Other than SoftBank, investors holding substantial stakes in the online marketplace – including New York-based Tiger Global, Accel Partners, Naspers and IDG Ventures – are looking to sell a portion of their shares in Flipkart, people closed to the development revealed.

Back in February 2018, Inc42 also reported that under this proposed investment, there would also be a provision to set up a chain of retail stores across the country. This was speculated to benefit Flipkart as the company had been eyeing offline expansion for quite some time.

At present, Walmart has a strong presence in the country through its B2B arm, which currently boasts a network of 21 Best Price Modern Wholesale stores. Therefore, with the partnership, Flipkart is bound to win on its deposits as well as expand its offline presence in the country.

So, Why Are Amazon And Walmart Warring Over Flipkart?

Founded in 2007 by Sachin Bansal and Binny Bansal, ecommerce giant Flipkart continues to be a favourite of investors, despite numerous fluctuations in valuations. With popular fashion portals Myntra and Jabong, digital payments platform PhonePe and eBay India in its kitty, the online marketplace has raised over $6.1 Bn in funding till date from a bevy of investors.

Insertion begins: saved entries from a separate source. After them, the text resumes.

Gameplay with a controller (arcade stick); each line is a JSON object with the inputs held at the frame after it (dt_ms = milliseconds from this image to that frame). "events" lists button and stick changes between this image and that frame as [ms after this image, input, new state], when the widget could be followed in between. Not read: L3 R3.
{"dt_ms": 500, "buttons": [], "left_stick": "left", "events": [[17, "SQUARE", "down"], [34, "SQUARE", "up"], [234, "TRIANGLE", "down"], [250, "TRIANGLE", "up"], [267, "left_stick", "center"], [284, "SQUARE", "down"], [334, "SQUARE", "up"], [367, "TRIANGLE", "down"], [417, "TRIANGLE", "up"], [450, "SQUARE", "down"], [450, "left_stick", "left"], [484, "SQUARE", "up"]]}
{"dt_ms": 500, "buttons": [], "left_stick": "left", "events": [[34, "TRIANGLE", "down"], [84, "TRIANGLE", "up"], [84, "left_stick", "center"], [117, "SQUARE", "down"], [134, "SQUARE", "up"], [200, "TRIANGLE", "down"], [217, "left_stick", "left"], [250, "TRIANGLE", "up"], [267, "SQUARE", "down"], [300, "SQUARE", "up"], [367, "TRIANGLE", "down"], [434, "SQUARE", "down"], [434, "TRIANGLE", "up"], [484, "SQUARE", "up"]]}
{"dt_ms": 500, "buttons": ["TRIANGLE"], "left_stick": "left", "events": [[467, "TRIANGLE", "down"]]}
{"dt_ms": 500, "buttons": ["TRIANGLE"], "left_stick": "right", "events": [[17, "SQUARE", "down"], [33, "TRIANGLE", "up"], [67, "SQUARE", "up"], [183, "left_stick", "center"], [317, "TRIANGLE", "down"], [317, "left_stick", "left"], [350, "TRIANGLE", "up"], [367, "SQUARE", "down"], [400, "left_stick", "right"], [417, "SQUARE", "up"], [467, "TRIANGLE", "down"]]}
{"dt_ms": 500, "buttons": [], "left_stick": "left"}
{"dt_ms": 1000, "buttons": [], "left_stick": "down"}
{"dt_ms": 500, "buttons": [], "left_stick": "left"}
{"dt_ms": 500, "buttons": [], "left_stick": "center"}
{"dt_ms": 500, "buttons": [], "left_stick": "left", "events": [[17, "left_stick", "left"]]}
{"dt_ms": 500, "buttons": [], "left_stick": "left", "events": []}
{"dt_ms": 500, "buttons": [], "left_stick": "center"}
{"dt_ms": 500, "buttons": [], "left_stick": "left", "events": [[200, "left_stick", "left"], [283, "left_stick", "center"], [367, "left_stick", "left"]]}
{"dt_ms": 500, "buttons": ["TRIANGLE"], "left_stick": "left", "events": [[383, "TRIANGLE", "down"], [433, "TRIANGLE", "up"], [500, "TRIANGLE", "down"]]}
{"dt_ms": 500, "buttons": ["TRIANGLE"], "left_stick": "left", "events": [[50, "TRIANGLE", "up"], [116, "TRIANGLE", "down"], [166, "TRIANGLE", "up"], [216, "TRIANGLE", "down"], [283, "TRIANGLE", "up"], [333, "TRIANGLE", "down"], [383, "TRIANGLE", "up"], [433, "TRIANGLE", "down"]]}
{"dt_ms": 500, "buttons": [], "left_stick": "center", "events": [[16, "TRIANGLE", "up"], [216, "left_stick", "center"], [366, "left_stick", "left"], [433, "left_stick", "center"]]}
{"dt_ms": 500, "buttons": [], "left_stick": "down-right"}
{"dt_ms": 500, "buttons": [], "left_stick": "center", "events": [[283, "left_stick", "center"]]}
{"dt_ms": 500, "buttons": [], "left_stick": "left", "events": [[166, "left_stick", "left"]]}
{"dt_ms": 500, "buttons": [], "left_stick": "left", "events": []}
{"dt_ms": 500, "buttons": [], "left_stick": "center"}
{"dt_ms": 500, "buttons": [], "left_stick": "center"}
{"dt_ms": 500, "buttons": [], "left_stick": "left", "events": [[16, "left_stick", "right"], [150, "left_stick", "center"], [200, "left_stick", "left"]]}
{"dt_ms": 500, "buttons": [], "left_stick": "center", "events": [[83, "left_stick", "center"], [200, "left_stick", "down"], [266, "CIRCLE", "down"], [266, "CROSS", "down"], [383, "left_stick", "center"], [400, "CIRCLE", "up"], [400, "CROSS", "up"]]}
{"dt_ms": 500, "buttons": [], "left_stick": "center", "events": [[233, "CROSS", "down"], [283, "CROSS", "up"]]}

As of March 2017, Flipkart sold goods worth an average of $8.3 Mn (INR 54.4 Cr) daily, compared to $6.4 Mn (INR 42.20 Cr) worth of goods that were sold every day in the previous year.

During FY17, its cash burn rate dropped as Flipkart managed to cut its losses slightly at the earnings before interest and tax level.

However, although Flipkart remains an attractive choice for investors, Amazon’s sudden interest in acquiring the homegrown ecommerce platform has largely to do with the former’s burgeoning rivalry with Walmart.

Interestingly, both Walmart and its major global rival Amazon had announced their plans to invest over $300 Mn (INR 2,000 Cr) in India in a bid to build their network and to gain a share of the local retail market in January 2016.

Amazon, for instance, has already entered the food retail segment in India. The company started its pilot project in Pune, while also expanding its hyperlocal services arm Amazon Now in February.

Reports suggested that Amazon will now sell locally made and packaged food to the consumers directly and will compete with other leading online grocery and food retail marketplaces like Grofers, Bigbasket, Supr Daily, who received similar approvals from the government for food retailing.

It is also boosting its presence in other verticals in the country with products such as Amazon Pay, Amazon Prime, and Amazon Pantry, among others.

India’s ecommerce industry is expected to touch $200 Bn by 2026, as per a report by Morgan Stanley. The market reached $33 Bn registering a 19.1% growth in 2016-2017, as per Indian government’s Economic Survey 2018.

Amazon, for one, has remained true to its commitment to the Indian market through frequent capital infusions. Its latest interest in acquiring rival Flipkart – and its decision to offer a breakup fee of around $1 Bn to $2 Bn – are likely in line with its aim to emerge as the champion not only in the Indian ecommerce sector but globally.